▸ REQUESTS:
a) In the essay on adolescence and identity, retype everything from "By Melissa Dolan" down to "a daily basis." word for word.
b) Carry on the essay about adolescence and identity from the point where it stops.

▸ EXTRACT TO READ:
=-=-=
Adolescence and Identity Development: Designing Curriculum That Meets Students Where They Are

Spring 2019

By Melissa Dolan

When people outside my school community ask me what I do for a living, and I inform them that I am a middle school teacher, I often receive one of two reactions. The first is best summed up as “Yikes!” followed by “I could never do that.” The other reaction implies that I must have some saint-like qualities.

Neither reaction reveals a particularly flattering or accurate view of middle school students, implying that they are either terrifying or impossible to deal with. Surely, no two days are ever the same in a middle school classroom, but that is often because students bring relentless curiosity, a sense of humor, and new ways for us to think about the world on a daily basis.
 
At the root of the responses I receive, I believe, is an accurate acknowledgment that adolescence isn’t always an easy time—particularly as some of us reflect on our own experiences. However, as neuroscience professor Sarah-Jayne Blakemore points out in her recent book Inventing Ourselves: The Secret Life of the Teenage Brain, “We shouldn’t demonize adolescence—it is fundamental to who we are.” Blakemore argues that adolescence is a critical stage in our identity development: “Adolescence is often the first time we give much thought to how our identity affects our lives and the ways in which other people see us.” Furthermore, during this time period, “Your sense of who you are—your moral and political beliefs, your music and fashion tastes, what social group you associate with—undergoes profound change.”1
 
In the middle school at The Rivers School, teachers have crafted various lessons, projects, and essential questions around the concept of identity. Exploring questions that allow students to consider “Who am I?” “Where am I from?” and “Who do I want to be?” helps make the learning relevant and, therefore, more impactful.
=-=-=
[Segmentation data]

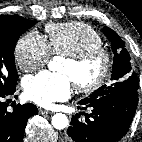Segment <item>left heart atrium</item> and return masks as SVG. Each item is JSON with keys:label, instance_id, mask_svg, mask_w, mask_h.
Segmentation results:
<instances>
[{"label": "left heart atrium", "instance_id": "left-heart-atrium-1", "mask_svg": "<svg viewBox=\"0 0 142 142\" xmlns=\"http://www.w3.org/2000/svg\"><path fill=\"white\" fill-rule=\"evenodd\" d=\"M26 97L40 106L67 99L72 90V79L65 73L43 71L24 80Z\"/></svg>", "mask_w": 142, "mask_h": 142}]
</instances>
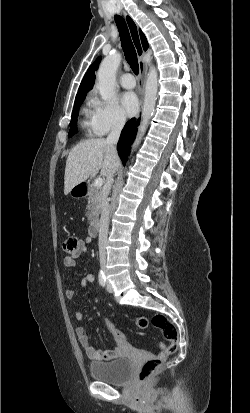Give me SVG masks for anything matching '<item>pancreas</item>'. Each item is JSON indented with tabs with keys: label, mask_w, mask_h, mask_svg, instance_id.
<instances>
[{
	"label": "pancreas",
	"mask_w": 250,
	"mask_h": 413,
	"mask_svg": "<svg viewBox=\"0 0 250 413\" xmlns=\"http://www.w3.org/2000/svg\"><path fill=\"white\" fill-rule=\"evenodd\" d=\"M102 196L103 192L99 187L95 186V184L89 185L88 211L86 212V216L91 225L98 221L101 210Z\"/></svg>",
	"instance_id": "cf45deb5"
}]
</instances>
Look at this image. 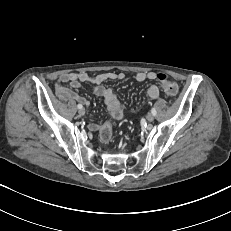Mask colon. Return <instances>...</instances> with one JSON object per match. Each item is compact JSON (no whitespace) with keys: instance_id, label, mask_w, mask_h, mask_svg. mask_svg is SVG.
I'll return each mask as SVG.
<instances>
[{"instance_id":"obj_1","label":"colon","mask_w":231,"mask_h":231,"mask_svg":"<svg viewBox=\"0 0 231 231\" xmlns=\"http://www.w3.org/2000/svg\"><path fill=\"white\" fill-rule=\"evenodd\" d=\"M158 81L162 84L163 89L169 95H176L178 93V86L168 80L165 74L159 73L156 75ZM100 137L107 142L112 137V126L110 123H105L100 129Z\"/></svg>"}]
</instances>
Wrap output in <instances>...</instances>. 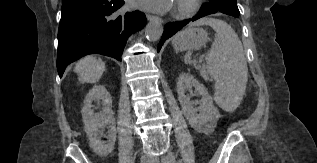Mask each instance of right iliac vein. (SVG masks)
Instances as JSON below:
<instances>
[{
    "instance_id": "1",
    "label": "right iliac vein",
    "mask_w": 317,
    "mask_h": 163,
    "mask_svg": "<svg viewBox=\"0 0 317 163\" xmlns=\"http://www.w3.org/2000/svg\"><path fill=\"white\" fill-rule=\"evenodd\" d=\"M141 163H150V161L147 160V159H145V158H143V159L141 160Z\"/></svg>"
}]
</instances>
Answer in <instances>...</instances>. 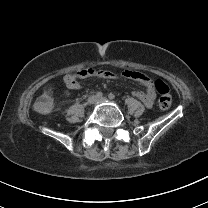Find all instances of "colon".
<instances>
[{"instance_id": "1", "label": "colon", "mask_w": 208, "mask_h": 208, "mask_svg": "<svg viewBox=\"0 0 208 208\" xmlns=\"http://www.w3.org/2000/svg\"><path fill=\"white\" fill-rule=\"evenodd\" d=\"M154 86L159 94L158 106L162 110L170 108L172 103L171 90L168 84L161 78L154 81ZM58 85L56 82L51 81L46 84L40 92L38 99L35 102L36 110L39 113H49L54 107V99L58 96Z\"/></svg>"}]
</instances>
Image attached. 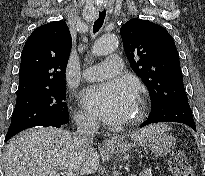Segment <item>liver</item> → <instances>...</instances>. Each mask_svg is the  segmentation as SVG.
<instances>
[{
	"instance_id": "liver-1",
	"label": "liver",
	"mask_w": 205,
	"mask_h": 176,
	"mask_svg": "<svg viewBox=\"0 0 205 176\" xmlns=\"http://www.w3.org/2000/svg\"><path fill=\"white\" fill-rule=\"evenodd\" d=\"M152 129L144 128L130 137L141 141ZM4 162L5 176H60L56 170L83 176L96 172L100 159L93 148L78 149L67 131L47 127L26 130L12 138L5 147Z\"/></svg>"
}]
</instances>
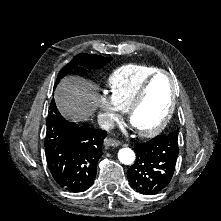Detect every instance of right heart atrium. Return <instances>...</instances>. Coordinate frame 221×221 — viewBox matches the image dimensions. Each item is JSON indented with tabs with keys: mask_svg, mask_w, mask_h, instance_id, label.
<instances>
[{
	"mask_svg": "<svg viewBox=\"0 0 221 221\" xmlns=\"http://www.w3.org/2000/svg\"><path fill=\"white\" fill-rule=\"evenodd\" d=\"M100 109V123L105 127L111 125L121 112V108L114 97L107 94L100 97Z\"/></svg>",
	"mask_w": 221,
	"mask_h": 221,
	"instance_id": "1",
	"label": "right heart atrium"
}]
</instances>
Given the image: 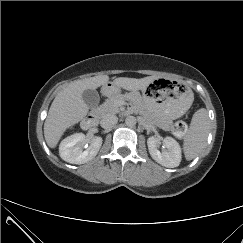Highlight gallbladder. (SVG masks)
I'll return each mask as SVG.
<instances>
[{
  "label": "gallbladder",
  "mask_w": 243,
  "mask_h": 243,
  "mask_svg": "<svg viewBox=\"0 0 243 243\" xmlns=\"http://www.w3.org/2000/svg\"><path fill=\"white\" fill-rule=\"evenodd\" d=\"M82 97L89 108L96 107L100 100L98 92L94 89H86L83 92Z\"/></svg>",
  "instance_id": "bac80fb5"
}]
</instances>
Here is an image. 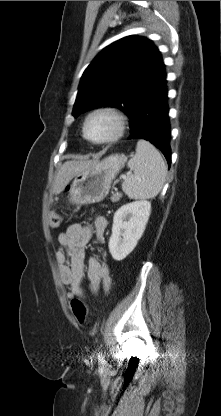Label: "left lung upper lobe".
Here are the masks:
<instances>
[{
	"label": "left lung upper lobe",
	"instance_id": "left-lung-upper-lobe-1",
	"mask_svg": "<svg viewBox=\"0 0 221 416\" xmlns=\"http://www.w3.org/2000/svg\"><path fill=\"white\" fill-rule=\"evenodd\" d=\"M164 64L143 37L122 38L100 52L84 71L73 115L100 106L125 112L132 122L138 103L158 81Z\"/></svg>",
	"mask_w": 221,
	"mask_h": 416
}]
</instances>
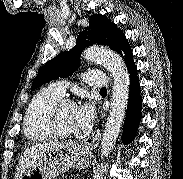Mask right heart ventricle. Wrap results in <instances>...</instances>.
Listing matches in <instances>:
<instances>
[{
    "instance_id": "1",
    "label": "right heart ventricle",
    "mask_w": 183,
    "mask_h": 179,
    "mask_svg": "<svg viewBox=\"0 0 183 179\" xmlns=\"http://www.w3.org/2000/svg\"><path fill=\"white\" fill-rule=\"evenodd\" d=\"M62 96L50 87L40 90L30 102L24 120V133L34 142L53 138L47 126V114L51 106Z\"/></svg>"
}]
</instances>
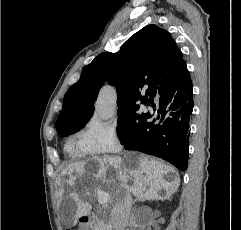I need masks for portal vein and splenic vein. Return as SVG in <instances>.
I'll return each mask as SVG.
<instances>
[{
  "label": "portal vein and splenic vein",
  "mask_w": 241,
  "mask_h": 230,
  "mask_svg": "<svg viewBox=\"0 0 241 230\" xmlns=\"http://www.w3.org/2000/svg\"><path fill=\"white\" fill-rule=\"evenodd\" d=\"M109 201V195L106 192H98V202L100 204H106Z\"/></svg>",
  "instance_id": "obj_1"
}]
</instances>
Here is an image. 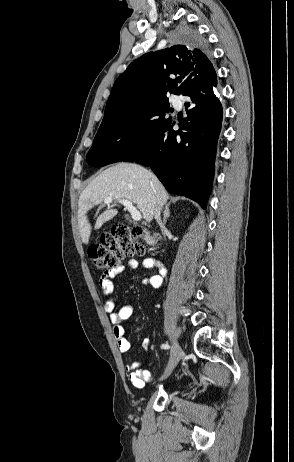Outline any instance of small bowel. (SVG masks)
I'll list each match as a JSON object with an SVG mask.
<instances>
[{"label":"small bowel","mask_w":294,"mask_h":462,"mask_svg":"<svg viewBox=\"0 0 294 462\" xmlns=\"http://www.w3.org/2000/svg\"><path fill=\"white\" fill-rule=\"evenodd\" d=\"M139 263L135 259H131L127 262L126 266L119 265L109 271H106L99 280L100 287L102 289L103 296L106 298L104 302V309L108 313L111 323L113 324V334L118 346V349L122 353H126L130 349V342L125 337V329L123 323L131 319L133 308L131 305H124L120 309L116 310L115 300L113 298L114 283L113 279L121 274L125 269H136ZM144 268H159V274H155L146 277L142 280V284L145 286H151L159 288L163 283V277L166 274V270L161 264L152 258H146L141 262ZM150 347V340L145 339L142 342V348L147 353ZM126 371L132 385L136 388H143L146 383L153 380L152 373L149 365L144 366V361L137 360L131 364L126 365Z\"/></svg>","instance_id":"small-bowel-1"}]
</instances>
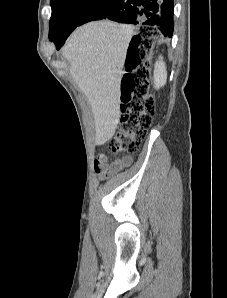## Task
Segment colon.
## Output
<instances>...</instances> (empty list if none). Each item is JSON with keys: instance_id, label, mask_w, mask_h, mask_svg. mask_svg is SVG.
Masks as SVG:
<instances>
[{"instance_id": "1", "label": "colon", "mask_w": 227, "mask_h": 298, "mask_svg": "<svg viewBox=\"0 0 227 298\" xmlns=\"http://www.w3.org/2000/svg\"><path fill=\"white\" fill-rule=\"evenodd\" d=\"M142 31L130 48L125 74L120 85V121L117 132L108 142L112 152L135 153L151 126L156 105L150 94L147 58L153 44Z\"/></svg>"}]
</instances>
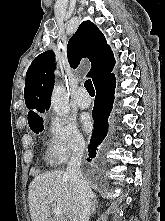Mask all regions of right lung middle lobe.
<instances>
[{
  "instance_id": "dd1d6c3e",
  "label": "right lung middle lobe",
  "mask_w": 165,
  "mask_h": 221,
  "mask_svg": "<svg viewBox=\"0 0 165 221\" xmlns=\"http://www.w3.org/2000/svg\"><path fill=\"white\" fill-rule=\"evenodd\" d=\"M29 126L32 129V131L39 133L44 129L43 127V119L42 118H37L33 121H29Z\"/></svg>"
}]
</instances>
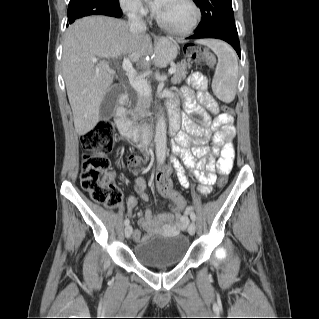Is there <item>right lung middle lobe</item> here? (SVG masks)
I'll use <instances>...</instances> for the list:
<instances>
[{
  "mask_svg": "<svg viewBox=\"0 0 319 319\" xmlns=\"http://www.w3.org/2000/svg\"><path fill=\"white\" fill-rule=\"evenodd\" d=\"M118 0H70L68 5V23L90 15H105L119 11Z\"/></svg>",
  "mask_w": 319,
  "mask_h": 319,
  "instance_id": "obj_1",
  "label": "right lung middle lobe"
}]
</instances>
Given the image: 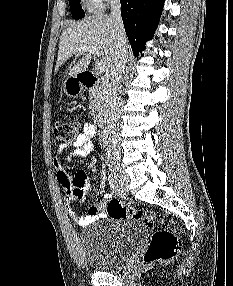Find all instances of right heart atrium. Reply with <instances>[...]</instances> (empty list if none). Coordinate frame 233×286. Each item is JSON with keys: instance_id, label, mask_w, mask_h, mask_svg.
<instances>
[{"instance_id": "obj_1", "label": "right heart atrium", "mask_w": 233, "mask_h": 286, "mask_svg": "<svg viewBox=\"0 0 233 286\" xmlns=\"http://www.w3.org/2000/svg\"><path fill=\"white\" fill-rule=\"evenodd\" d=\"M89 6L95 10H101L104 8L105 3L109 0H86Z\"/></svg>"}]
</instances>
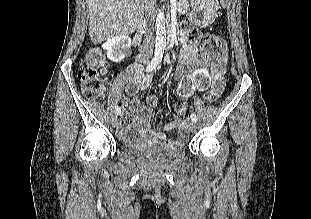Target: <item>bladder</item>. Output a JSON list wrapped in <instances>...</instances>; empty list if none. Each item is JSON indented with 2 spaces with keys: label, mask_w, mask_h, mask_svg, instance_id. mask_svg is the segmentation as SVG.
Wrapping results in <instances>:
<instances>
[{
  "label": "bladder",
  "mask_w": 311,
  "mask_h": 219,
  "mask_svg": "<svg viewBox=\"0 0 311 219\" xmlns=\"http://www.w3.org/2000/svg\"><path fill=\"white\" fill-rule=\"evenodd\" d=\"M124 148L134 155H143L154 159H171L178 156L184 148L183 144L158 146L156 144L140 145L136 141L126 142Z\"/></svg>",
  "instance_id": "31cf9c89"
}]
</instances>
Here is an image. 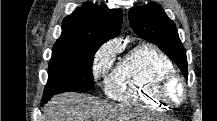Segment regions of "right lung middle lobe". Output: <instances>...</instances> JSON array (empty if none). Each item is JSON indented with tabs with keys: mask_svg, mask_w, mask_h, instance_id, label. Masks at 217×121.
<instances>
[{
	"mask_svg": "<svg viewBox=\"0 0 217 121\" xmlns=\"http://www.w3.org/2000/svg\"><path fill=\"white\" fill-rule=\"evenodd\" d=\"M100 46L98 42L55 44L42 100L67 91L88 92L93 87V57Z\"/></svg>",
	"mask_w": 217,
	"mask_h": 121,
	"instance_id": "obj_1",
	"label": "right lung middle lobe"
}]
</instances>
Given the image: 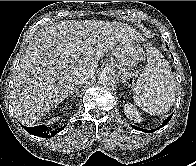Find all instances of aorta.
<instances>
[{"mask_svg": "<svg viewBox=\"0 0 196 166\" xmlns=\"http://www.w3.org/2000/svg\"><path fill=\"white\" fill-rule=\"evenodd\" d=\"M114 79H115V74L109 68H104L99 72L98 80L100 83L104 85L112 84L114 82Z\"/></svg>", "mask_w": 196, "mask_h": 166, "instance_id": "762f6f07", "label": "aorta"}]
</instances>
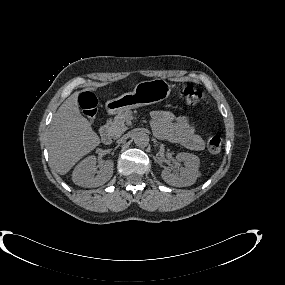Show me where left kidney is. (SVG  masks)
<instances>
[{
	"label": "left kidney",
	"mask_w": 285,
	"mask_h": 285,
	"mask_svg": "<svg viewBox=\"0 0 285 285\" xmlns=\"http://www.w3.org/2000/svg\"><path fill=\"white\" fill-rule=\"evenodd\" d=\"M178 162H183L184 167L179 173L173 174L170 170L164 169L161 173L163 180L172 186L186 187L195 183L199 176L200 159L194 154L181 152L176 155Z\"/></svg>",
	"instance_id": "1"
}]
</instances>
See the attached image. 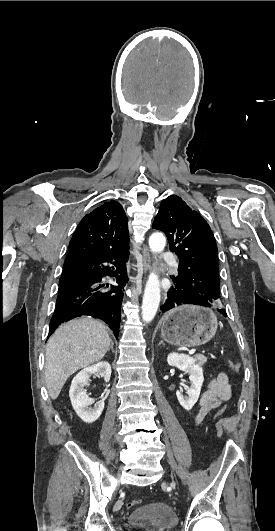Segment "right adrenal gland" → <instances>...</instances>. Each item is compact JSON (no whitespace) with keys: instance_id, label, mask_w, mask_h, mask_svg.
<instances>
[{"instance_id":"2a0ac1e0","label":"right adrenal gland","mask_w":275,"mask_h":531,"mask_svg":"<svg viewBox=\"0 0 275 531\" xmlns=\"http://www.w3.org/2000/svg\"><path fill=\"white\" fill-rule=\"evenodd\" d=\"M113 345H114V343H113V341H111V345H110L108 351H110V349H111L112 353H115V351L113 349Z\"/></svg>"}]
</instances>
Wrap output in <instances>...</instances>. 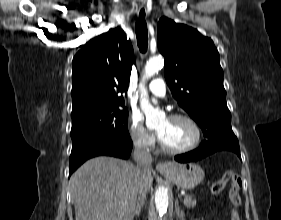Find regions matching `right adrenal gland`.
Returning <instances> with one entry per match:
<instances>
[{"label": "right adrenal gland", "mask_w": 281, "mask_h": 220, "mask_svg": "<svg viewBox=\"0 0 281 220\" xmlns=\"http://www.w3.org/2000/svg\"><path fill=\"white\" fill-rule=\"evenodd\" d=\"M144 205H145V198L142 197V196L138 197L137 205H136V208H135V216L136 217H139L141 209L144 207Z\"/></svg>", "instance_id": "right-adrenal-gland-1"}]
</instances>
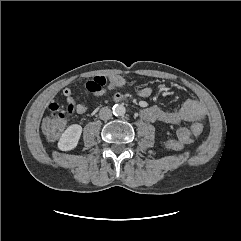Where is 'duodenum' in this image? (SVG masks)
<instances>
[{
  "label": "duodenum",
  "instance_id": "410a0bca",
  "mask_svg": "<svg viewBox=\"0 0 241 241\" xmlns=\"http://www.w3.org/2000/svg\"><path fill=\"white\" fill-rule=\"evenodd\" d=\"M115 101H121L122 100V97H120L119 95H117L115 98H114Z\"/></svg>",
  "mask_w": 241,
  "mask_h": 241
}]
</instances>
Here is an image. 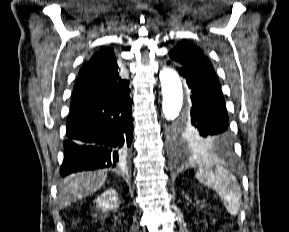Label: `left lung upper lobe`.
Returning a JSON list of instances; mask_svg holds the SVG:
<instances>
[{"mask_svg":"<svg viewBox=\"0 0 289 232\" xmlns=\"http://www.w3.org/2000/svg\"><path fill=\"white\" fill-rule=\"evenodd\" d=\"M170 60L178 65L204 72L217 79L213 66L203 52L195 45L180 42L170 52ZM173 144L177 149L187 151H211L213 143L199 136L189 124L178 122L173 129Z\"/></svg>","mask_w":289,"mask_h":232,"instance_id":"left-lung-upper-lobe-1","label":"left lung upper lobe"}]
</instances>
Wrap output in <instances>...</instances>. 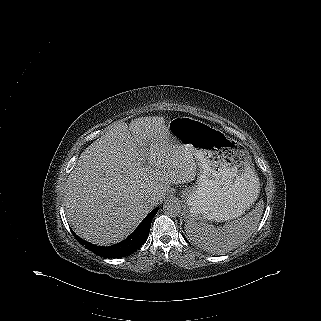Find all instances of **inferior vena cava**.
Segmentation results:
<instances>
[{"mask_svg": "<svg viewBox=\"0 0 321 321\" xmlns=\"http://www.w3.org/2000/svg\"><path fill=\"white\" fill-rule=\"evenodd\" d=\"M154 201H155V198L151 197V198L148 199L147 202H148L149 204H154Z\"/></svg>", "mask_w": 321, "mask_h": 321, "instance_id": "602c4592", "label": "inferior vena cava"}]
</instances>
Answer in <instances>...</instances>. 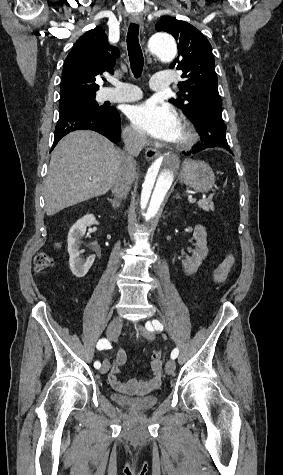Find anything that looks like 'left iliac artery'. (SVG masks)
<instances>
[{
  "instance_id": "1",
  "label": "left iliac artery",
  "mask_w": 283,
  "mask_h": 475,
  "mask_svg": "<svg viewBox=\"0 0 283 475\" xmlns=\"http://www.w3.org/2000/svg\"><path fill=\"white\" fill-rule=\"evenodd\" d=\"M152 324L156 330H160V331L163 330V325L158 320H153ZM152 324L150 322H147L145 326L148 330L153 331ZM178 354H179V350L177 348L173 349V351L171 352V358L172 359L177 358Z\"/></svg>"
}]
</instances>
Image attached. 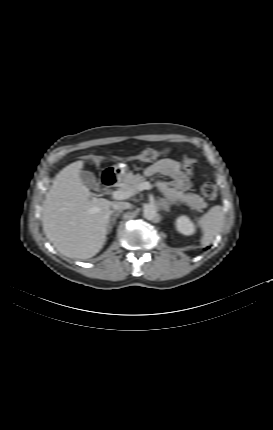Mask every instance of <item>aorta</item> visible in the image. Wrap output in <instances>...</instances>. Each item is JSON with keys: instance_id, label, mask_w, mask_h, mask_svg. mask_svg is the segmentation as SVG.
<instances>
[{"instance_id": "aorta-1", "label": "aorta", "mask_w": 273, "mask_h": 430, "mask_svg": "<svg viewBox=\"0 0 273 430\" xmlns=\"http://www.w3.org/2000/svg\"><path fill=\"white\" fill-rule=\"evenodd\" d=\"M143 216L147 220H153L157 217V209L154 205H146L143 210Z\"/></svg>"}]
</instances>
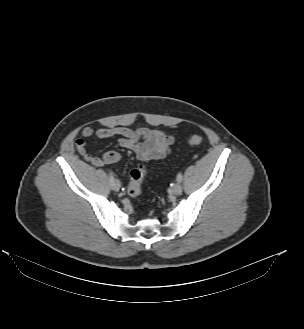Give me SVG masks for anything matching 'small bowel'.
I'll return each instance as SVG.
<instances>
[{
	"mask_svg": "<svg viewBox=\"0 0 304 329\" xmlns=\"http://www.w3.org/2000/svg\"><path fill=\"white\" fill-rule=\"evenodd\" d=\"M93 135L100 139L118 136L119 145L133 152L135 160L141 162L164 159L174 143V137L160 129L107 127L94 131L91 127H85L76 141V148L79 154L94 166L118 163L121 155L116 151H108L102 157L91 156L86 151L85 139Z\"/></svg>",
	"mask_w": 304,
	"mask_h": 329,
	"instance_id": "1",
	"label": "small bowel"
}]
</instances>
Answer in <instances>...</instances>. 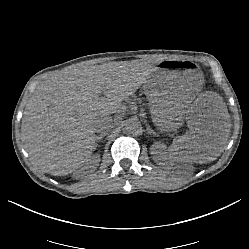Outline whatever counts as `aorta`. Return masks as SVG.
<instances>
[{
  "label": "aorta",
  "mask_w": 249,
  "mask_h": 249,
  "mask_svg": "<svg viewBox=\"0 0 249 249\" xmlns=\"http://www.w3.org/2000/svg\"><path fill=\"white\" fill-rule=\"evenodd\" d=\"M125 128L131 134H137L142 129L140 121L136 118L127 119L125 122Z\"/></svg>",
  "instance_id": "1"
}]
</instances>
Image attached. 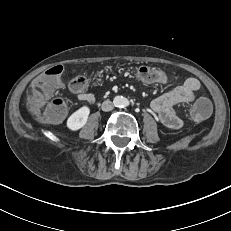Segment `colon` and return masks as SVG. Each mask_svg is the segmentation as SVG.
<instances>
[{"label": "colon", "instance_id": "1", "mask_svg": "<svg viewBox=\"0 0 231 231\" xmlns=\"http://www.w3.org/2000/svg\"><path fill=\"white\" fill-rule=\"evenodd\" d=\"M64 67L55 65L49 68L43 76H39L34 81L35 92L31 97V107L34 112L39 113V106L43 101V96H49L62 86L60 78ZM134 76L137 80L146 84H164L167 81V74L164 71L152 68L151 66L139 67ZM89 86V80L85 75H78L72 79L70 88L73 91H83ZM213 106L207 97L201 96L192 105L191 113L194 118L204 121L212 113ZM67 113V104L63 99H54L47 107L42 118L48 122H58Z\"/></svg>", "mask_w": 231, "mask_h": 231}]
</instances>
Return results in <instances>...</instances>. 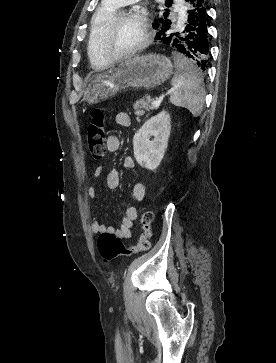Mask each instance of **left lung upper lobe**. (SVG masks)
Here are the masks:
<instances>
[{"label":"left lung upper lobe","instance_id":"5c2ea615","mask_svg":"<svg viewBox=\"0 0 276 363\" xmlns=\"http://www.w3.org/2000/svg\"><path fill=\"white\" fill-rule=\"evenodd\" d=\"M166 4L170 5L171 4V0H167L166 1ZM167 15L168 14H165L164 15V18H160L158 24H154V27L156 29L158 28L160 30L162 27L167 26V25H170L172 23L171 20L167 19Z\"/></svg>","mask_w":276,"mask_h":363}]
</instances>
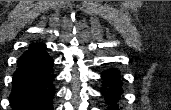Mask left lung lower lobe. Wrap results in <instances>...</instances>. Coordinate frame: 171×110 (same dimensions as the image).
=-=-=
▸ RESPONSES IN ORDER:
a)
By Melissa Dolan

When people outside my school community ask me what I do for a living, and I inform them that I am a middle school teacher, I often receive one of two reactions. The first is best summed up as “Yikes!” followed by “I could never do that.” The other reaction implies that I must have some saint-like qualities.

Neither reaction reveals a particularly flattering or accurate view of middle school students, implying that they are either terrifying or impossible to deal with. Surely, no two days are ever the same in a middle school classroom, but that is often because students bring relentless curiosity, a sense of humor, and new ways for us to think about the world on a daily basis.

b)
In an eighth-grade art class, for example, students recently concluded a multi-week self-portrait drawing process. Because of the level of detail and close observation required to complete the work, the teacher said, “Throughout the process, you see students learning more about themselves than they knew before.” As part of the background of the drawing, that teacher has students add symbols connected to a personal theme, such as “I, too, am Rivers,” or this year’s theme, “What’s real for me?” According to the teacher, this aspect of the assignment offers students a platform to speak about where they are and how they feel at a particular moment. As time passes, their response to these prompts reflects feelings that still resonate or that they recognize as more fleeting—both of which are developmentally appropriate reactions as students navigate this stage of their identity development.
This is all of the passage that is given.